Turning Back the Pages

Construction worker killed

Charles Flynn, 22, of Corinth, a workman in the employ of Warren Curtis Jr., in the construction of the new Corinth dam across the Hudson River, was killed the afternoon of March 6, 1912 by being pinned between a wheel of a wagon which he, with five others, was loading with sand and a five-ton piece of frozen sand and stones, which suddenly detached itself from the bank where they were working. Work was being rushed on the dam in an effort to complete it before the spring freshets set in.

The body was horrible mangled by the impact and the injured man lived only 15 minutes.

Corinth dam brings power

With the completion of the Corinth dam in the near future, flooding a large area of land from Corinth to Luzerne and far up the Sacandaga River, power will be furnished for a large pulp and paper mill.

Also, thousands of dollars will be expended in building homes for the paper men who will be brought to that section.

On the Luzerne side of the river a large and up-to-date electric plant will be erected to furnish light and power for the villages of Corinth and Luzerne.

In other Corinth news, a petition bearing the signatures of 20 freeholders of the village asking for the extension of the corporation line of the village in an easterly direction was presented Feb. 28, 1912 to the board of village trustees.

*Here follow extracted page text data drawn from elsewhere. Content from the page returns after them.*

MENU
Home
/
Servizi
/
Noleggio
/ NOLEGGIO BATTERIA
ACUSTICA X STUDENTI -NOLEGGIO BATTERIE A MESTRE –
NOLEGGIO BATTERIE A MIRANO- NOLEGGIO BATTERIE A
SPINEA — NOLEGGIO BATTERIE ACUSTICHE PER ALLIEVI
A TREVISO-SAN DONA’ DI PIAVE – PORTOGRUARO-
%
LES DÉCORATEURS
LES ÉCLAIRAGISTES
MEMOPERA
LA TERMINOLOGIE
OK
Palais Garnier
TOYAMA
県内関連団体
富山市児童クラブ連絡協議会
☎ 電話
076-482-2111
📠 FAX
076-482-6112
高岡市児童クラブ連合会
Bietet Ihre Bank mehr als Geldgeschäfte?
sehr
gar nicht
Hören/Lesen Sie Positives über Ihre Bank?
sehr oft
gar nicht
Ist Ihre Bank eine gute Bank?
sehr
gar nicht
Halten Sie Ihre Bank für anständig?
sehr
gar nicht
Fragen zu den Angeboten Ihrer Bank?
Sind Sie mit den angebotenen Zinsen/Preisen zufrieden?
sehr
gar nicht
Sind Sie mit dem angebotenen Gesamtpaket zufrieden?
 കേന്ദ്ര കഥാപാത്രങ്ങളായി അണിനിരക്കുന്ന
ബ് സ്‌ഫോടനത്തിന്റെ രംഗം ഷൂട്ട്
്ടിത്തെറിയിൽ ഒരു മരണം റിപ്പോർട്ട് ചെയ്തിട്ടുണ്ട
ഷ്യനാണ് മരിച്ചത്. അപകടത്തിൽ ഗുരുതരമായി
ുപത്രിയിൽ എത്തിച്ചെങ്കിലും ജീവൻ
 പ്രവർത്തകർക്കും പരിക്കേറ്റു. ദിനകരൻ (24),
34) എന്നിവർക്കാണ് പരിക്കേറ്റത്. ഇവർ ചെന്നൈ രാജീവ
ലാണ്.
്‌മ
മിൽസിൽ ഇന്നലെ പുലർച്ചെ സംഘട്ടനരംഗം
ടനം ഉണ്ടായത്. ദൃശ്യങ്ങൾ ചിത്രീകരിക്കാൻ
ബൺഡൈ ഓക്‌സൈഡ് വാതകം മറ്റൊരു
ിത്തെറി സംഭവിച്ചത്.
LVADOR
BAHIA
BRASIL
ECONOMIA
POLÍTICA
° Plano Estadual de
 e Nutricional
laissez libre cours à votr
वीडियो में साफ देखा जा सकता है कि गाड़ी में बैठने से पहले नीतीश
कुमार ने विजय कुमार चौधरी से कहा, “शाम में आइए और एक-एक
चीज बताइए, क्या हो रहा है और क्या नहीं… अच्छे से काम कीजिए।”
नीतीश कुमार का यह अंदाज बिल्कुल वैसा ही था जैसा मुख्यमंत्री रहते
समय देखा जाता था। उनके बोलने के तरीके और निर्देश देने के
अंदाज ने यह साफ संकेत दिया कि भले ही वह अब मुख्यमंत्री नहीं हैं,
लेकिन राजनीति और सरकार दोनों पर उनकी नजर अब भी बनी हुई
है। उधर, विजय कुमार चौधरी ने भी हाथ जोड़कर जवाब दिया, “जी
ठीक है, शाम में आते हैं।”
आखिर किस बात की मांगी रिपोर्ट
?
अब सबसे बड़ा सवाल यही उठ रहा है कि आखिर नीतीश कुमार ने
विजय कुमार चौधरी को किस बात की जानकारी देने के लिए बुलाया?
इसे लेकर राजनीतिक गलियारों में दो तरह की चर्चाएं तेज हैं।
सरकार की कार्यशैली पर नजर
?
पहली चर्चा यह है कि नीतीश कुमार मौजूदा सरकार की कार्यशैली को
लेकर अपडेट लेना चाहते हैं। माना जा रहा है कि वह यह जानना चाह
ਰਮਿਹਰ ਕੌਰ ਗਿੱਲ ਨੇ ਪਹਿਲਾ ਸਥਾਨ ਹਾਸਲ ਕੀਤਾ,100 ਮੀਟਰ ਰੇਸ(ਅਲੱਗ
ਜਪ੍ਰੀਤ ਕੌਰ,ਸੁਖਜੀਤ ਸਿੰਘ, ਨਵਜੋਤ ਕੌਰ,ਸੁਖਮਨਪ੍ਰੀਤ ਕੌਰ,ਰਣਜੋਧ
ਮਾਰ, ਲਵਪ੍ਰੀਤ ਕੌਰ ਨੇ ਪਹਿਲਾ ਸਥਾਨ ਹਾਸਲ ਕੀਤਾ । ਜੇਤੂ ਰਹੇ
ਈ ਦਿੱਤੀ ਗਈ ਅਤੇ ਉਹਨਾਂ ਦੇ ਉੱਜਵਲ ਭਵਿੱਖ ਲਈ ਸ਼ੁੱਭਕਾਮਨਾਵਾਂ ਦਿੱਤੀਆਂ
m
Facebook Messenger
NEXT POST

Weather madness experienced

One day recently a young man passed through Chestertown driving two dogs hitched to a sleigh. With all the cold and snow and seeing the fur-clad driver and the dog team, a person standing on the street could easily imagine himself to be in the Klondike.

Washington’s birthday anniversary on Feb. 22, 1912 will be remembered because of the great variety of weather. The day began with a snowstorm which turned into rain, accompanied by thunder and lightening - a regular summer-type shower which again changed to snow and a heavy wind. The day ended with a small blizzard. On Feb. 26, 1912, 12 and a half inches fell on Bakers Mills.